Keinginan menjadi penghafal Al-Qur’an merupakan keinginan istimewa yang sarat nilai ibadah. Bagaimana tidak? Membaca satu huruf dalam Al-Qur’an berbanding dengan sepuluh kebaikan, tentunya seorang yang menghafal Al Qur'an akan lebih sering membaca dari pada yang tidak, sebab seorang penghafal harus terus menerus dan mengulang hafalannya agar tidak hilang.

Seorang yang mampu menghafal Al-Qur’an dijanjikan surga bersama sepuluh keluarganya. Oleh sebab itu, banyak orang tua utamanya diera ini berlomba-lomba menyuruh dan mengusahakan anak-anaknya untuk menghafal Al-Qur’an serta memasukkannya disekolah-sekolah yang ada program tahfidz Al Quran.

Selain itu, seorang penghafal Al Qur'an juga mendapat predikat sebagai “hamil” Al-Qur’an (bukan “al-hafiz” sebagaimana banyak dipakai di Indonesia) dan sebagai keluarga Allah swt dari kalangan manusia, sebagaimana sabda Nabi:

قَالَ رَسُولُ اللَّهِ صَلَّى اللهُ عَلَيْهِ وَسَلَّمَ: «إِنَّ لِلَّهِ أَهْلِينَ» قِيلَ: مَنْ هُمْ يَا رَسُولَ اللَّهِ؟ قَالَ: «أَهْلُ الْقُرْآنِ هُمْ أَهْلُ اللَّهِ وَخَاصَّتُهُ

“Sesungguhnya Allah subhanahu wata‘ala memiliki keluarga dari kalangan manusia. Ditanyakan kepada Nabi, siapakah gerangan , wahai Rasul ? Nabi bersabda: Ahli Al-Qur’an adalah keluarga Allah dan orang-orang istimewa-Nya,” (Abdullah al-Darimi, Sunan al-Darimi, Saudi: Dar al-Mugni li al-Nasyr wa al-Tauzi’ 2000, juz IV, hal, 2094, no hadis 3369).

Walaupun begitu, untuk memperoleh kehormatan sebagai “hamil” Al-Qur’an yang sebenarnya tidaklah mudah. Sebab, predikat “hamil” Al-Qur’an tidak cukup dengan hanya hafal Al-Qur’an saja, namun dia dituntut agar mampu mengaplikasikan ajaran Al-Qur’an dalam kehidupan sehari-hari.

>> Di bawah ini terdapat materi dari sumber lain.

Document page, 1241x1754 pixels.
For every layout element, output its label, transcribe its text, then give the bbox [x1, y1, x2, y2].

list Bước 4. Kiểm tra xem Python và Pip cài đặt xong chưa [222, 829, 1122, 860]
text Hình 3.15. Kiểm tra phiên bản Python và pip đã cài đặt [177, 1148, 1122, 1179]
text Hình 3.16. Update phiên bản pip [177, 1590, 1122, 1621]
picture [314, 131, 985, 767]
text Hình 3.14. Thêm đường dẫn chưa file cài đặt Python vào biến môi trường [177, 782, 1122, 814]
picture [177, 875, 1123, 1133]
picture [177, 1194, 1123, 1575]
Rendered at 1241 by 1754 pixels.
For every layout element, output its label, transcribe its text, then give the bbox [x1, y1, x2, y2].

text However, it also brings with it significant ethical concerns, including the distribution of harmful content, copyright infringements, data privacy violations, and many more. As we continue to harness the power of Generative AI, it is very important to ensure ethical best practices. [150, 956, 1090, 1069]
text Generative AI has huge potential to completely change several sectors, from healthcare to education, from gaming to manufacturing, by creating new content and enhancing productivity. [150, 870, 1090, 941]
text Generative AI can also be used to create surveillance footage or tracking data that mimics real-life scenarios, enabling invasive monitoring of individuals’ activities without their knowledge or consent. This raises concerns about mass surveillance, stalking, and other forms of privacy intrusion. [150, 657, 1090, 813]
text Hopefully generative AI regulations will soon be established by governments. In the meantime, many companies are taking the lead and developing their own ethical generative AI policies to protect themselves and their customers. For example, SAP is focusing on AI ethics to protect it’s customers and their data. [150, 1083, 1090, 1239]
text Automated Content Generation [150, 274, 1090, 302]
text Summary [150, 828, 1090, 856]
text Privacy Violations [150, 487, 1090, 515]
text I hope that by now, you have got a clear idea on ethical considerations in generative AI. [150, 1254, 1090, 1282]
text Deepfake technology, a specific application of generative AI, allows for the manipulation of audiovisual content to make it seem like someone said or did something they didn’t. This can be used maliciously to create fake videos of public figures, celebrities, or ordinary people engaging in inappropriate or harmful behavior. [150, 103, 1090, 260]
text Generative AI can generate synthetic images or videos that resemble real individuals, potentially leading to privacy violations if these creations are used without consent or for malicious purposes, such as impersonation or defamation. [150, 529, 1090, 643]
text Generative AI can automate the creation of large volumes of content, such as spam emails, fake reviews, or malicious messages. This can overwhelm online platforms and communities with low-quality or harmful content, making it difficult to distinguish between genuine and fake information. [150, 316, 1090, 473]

Imam Al-Qathalani, sebagaimana dikutip oleh Mustafa Murad dalam karyanya Kaifa Tahfadz Al-Qur’an mengatakan bahwa Ahlu Al-Qur’an adalah orang-orang yang mengamalkan dan mengaplikasikan (isi kandungan) Al-Qur’an, mereka adalah para kekasih Allah yang istimewa di antara manusia, mereka tidak sekadar hafal Al-Qur’an tapi mengabaikan batasan-batasan (yang diatur) Al-Qur’an (Mustafa Murad, Kaifa Tahfadz Al-Qur’an, Kairo: Dar al-Fajr li al-Turats, 2003, hal 28).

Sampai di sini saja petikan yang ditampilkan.